L’avenir de la lutte contre le cancer réside dans la médecine personnalisée, avec des modèles multi-omiques basés sur l’intelligence artificielle pour la stratification des patients et l’ajustement du traitement en temps réel. La modulation du microbiome, notamment par l’utilisation de Bifidobacterium et d’Akkermansia, qui sont corrélées à la réponse à l’immunothérapie, est également à l’étude, avec des approches basées sur le transfert de microbiote fécal (FMT) et l’édition génétique CRISPR. L’édition génétique CRISPR-Cas9 des gènes d’épuisement dans les cellules CAR-T et l’édition d’ARN pour une modulation réversible des gènes sont également des pistes prometteuses.
Les technologies d’omiques unicellulaires et spatiales permettent d’identifier les clusters de MDSC et les mécanismes de résistance, et leur intégration avec l’intelligence artificielle ouvre la voie à une cartographie dynamique du microenvironnement tumoral. Enfin, les nanotechnologies et les biopsies liquides permettent de surveiller le microenvironnement tumoral en temps réel et de détecter des signatures inflammatoires basées sur l’ADNc pour une prédiction non invasive de la réponse au traitement.

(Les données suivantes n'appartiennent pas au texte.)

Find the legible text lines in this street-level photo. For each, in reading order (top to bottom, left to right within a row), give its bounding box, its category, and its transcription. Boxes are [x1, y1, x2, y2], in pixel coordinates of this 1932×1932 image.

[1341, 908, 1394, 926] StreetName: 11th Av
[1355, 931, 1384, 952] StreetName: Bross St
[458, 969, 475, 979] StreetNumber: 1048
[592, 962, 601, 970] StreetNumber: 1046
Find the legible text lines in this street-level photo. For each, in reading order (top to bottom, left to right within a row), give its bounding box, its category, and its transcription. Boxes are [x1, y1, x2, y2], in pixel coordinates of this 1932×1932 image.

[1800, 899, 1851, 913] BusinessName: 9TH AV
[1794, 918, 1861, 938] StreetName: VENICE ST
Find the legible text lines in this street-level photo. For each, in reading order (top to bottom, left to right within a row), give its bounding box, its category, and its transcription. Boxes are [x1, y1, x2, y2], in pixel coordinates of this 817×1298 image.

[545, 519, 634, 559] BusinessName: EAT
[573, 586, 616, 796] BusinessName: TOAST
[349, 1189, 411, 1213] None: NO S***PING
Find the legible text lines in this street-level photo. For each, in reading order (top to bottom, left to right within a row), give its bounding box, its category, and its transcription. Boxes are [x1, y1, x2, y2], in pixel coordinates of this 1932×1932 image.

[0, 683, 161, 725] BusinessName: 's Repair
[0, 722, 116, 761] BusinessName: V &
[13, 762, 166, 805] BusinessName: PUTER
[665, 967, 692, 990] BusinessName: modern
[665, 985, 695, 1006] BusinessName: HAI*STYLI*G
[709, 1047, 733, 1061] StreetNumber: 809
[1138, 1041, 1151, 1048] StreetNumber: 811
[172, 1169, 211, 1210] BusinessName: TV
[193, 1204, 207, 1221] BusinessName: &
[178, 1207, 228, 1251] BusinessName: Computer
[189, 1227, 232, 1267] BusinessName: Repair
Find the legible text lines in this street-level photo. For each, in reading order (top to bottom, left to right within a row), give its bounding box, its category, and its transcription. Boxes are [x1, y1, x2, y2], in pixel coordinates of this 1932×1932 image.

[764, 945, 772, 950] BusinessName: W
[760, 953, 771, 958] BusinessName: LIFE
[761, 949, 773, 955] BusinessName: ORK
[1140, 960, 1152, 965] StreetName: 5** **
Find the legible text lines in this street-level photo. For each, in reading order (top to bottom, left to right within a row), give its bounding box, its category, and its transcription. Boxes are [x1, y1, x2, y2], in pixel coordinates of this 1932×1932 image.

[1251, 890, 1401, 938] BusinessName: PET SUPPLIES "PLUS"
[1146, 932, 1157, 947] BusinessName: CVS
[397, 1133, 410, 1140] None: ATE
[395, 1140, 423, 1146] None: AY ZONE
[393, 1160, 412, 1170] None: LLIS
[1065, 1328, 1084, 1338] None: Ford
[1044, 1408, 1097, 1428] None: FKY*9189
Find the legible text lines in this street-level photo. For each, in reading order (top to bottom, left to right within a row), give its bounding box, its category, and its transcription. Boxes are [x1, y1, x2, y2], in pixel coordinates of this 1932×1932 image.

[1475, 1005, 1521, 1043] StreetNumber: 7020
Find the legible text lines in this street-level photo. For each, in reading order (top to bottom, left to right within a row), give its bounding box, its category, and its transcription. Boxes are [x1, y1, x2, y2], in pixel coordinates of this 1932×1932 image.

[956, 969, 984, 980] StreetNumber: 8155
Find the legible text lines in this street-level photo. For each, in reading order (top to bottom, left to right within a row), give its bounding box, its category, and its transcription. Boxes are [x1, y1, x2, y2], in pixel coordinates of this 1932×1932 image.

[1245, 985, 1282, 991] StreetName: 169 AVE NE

Des opportunités émergentes, telles que l’utilisation de charges utiles anti-inflammatoires fournies par les ADC, la thérapie combinée rationnelle ciblant des voies parallèles (NF-κB + STAT3) et la pharmacogénomique pour un traitement anti-inflammatoire personnalisé, laissent entrevoir un avenir prometteur dans la lutte contre le cancer.